So was it an awakening of sorts for you?
I wouldn't call it that, but living faraway from rural India, I sometimes feel very disconnected from the real India. I am an army officer's daughter, and I know what it feels like when someone from your family sheds some blood on the border of India. You feel a deep sense of pride.
Today's generation, particularly the ones who were born in the last twenty years, are just so disconnected from this reality. An army man's life, his family's sacrifice is for a reason, we have formed this country India for a reason, and that ideology is India.
What did Gandhi fight for? I just think we should keep this ideology alive, we should not forget this national pride. That's what Heroes is all about.

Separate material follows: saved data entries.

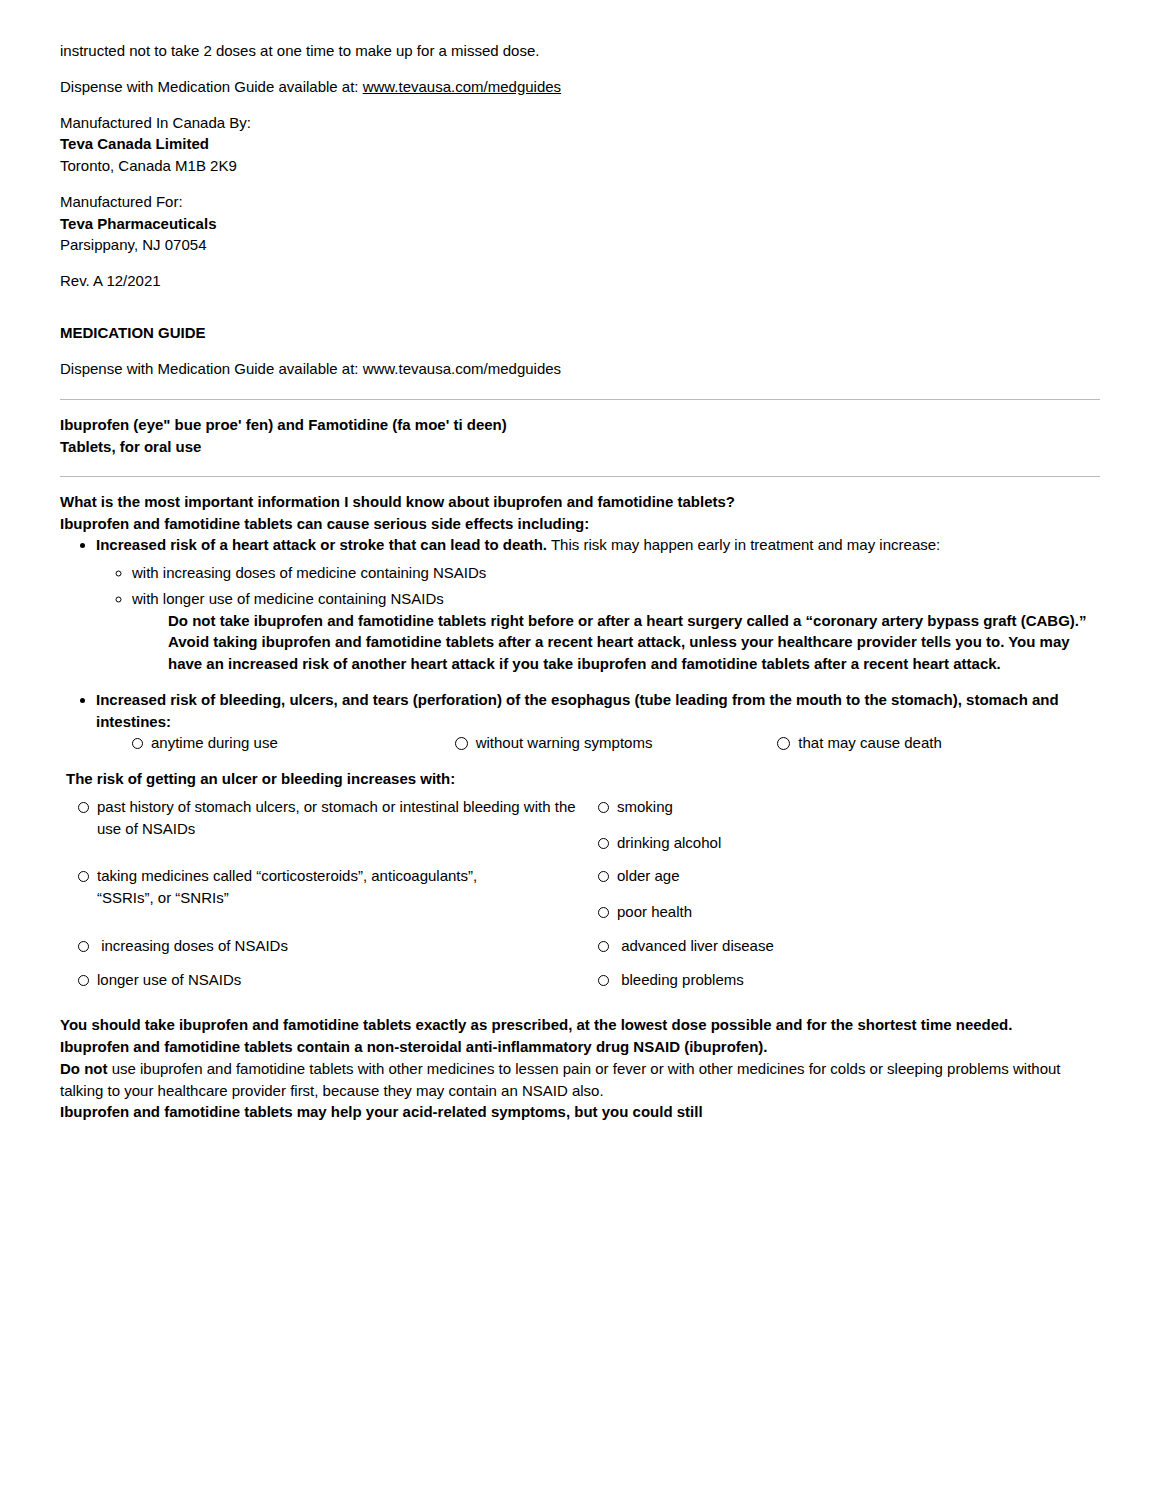instructed not to take 2 doses at one time to make up for a missed dose.
Dispense with Medication Guide available at: www.tevausa.com/medguides
Manufactured In Canada By:
Teva Canada Limited
Toronto, Canada M1B 2K9
Manufactured For:
Teva Pharmaceuticals
Parsippany, NJ 07054
Rev. A 12/2021
MEDICATION GUIDE
Dispense with Medication Guide available at: www.tevausa.com/medguides
Ibuprofen (eye" bue proe' fen) and Famotidine (fa moe' ti deen)
Tablets, for oral use
What is the most important information I should know about ibuprofen and famotidine tablets?
Ibuprofen and famotidine tablets can cause serious side effects including:
Increased risk of a heart attack or stroke that can lead to death. This risk may happen early in treatment and may increase:
with increasing doses of medicine containing NSAIDs
with longer use of medicine containing NSAIDs
Do not take ibuprofen and famotidine tablets right before or after a heart surgery called a “coronary artery bypass graft (CABG).”
Avoid taking ibuprofen and famotidine tablets after a recent heart attack, unless your healthcare provider tells you to. You may have an increased risk of another heart attack if you take ibuprofen and famotidine tablets after a recent heart attack.
Increased risk of bleeding, ulcers, and tears (perforation) of the esophagus (tube leading from the mouth to the stomach), stomach and intestines:
anytime during use
without warning symptoms
that may cause death
The risk of getting an ulcer or bleeding increases with:
| past history of stomach ulcers, or stomach or intestinal bleeding with the use of NSAIDs | smoking drinking alcohol |
| taking medicines called “corticosteroids”, anticoagulants”, “SSRIs”, or “SNRIs” | older age poor health |
| increasing doses of NSAIDs | advanced liver disease |
| longer use of NSAIDs | bleeding problems |
You should take ibuprofen and famotidine tablets exactly as prescribed, at the lowest dose possible and for the shortest time needed.
Ibuprofen and famotidine tablets contain a non-steroidal anti-inflammatory drug NSAID (ibuprofen).
Do not use ibuprofen and famotidine tablets with other medicines to lessen pain or fever or with other medicines for colds or sleeping problems without talking to your healthcare provider first, because they may contain an NSAID also.
Ibuprofen and famotidine tablets may help your acid-related symptoms, but you could still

Do you mean to say that this film would imbibe this consciousness in today's youth?
The film does inspire a lot of thought. It is about these two young guys who are rich, young, and have it all. They have so much time that they often waste it. In a way, that's how I view today's generation too, the youth who sits for long hours in front of their computer, doing nothing much, never really finding out what is happening around the world.
That is what makes them so insulated. So these two kids decide to go traveling across North India. In the course of their journey they meet these sons of the soil who work so hard for their living. They are so driven by their reasons for living that they actually get inspired. I am convinced that this kind of a film, in 2008, like Aamir Khan's Taare Zameen Par, will work for today's youth.